(Pixel coordinate listings)

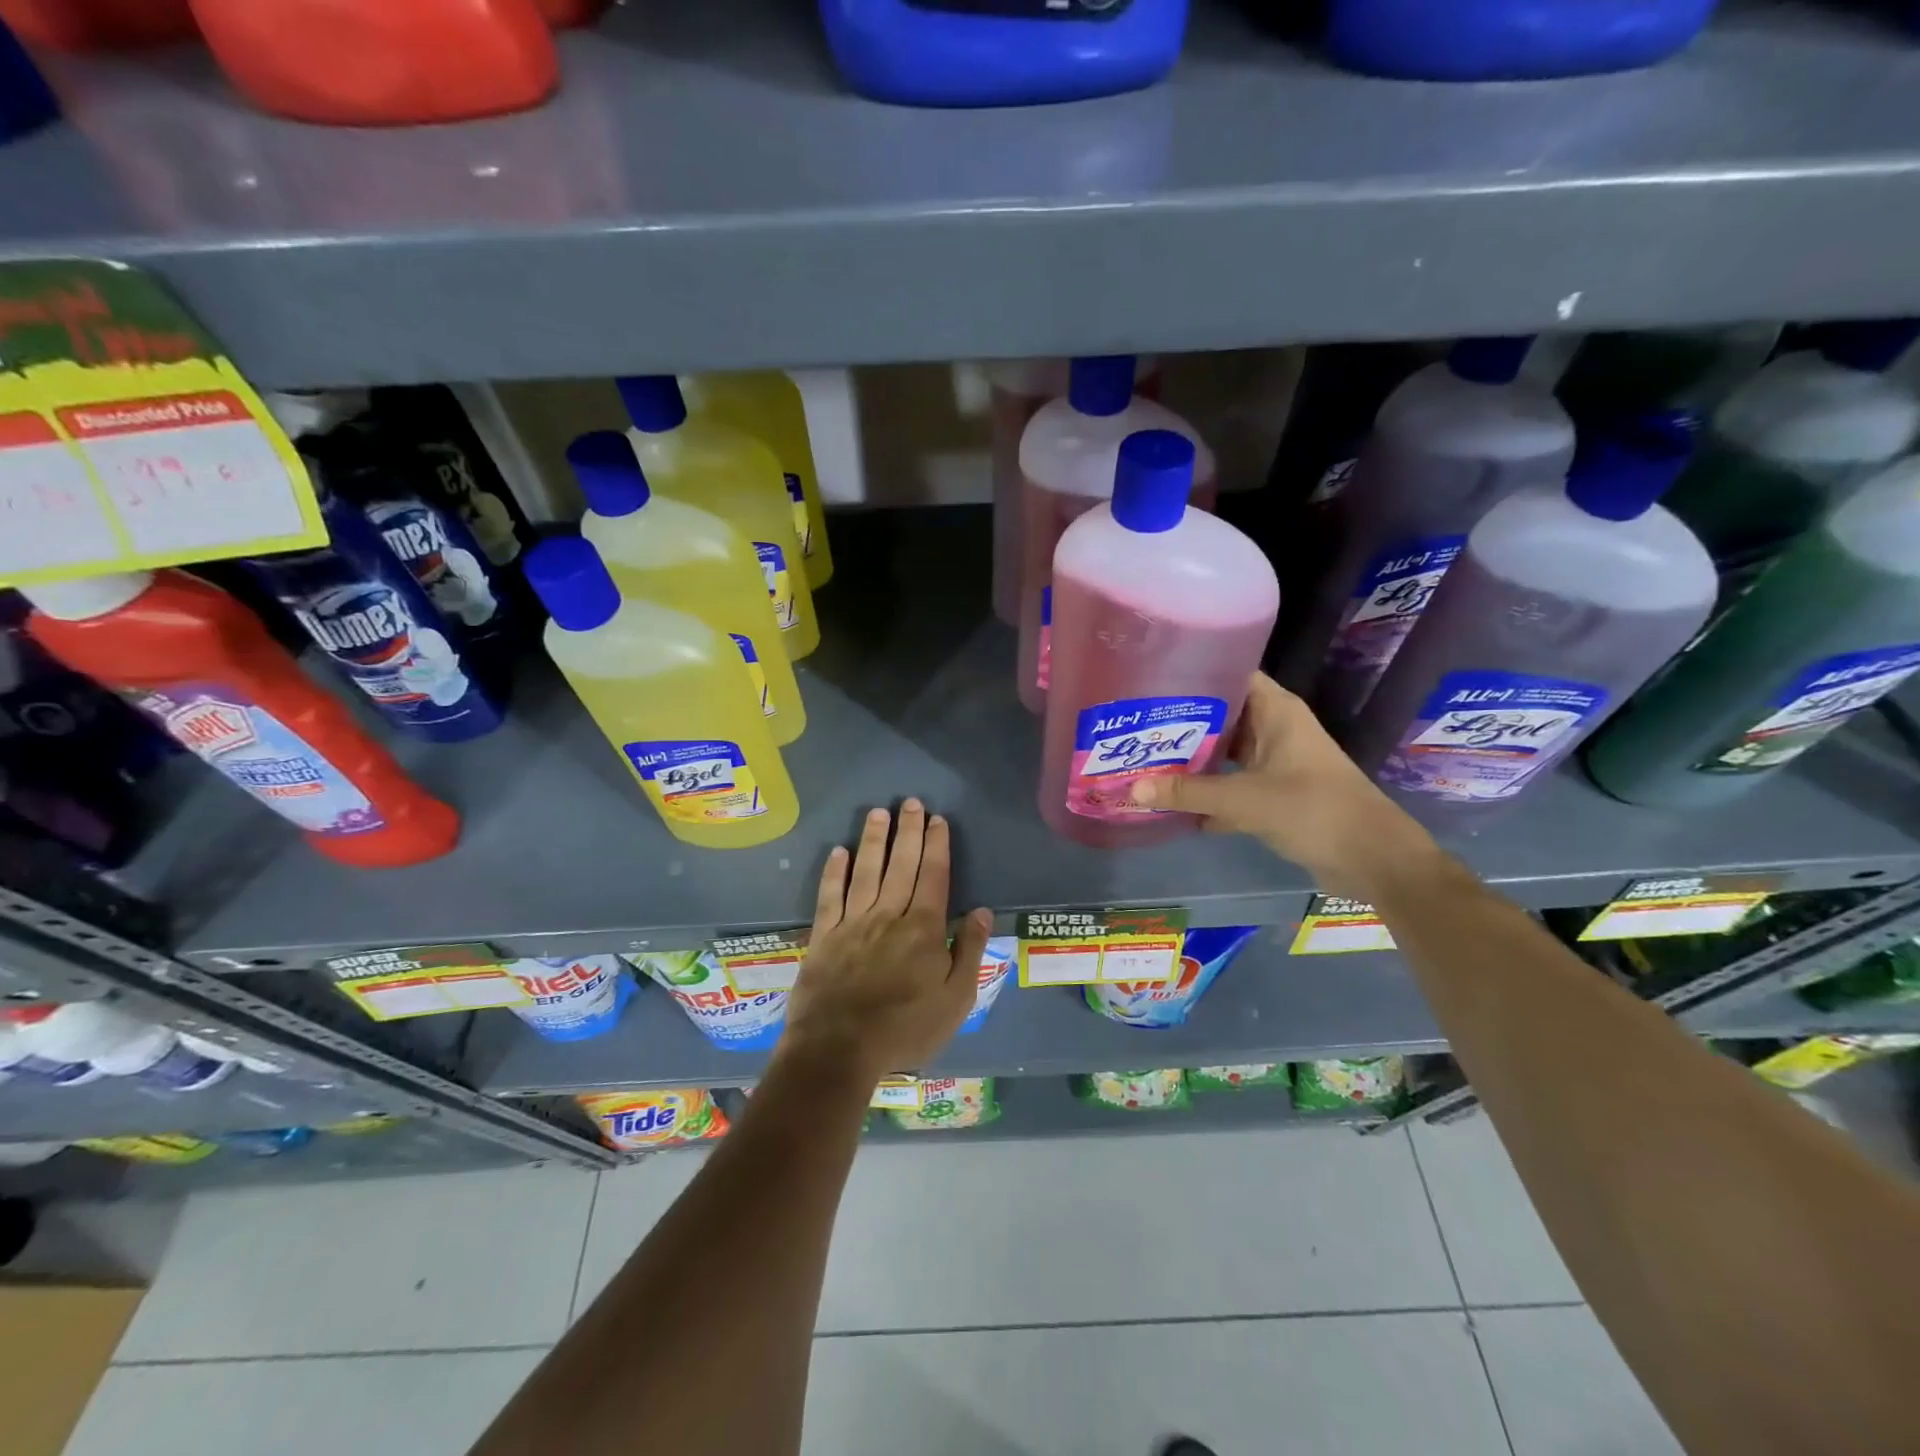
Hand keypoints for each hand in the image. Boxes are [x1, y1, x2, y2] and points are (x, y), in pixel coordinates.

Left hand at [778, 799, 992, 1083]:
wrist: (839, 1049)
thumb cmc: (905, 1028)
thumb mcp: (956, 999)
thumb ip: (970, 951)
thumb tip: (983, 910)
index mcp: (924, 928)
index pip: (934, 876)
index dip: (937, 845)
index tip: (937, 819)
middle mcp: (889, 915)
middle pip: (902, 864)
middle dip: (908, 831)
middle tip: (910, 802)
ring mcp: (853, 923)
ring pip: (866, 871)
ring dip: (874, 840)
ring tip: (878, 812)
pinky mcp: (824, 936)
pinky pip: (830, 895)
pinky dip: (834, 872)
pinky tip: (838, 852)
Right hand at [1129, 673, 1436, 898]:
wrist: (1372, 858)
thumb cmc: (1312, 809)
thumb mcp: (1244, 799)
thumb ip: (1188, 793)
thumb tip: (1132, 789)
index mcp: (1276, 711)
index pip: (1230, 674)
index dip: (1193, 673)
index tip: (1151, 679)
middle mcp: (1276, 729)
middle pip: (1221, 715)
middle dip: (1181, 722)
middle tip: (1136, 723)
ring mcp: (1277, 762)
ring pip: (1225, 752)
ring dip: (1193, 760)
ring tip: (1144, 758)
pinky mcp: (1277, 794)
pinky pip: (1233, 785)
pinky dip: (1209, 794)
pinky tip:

## Task description
Reproduce without change every line of the entries above, from the one containing "thumb mcp: (956, 999)" through the last.

## Problem solution
thumb mcp: (956, 999)
thumb ip: (970, 951)
thumb tip: (983, 910)
index mcp: (924, 928)
index pip: (934, 876)
index dip: (937, 845)
index tip: (937, 819)
middle mcp: (889, 915)
middle pip: (902, 864)
middle dip: (908, 831)
middle tip: (910, 802)
ring mcp: (853, 923)
ring pip: (866, 871)
ring dip: (874, 840)
ring tip: (878, 812)
pinky mcp: (824, 936)
pinky pip: (830, 895)
pinky dip: (834, 872)
pinky tip: (838, 852)
Right hand at [1129, 673, 1436, 898]:
wrist: (1372, 858)
thumb cmc: (1312, 809)
thumb mcp: (1244, 799)
thumb ip: (1188, 793)
thumb tip: (1132, 789)
index mcp: (1276, 711)
index pip: (1230, 674)
index dip: (1193, 673)
index tip: (1151, 679)
middle mcp: (1276, 729)
middle pip: (1221, 715)
middle dip: (1181, 722)
middle tip: (1136, 723)
ring mcp: (1277, 762)
ring pip: (1225, 752)
ring dip: (1193, 760)
ring tip: (1144, 758)
pinky mcp: (1277, 794)
pinky pip: (1233, 785)
pinky dip: (1209, 794)
pinky tip:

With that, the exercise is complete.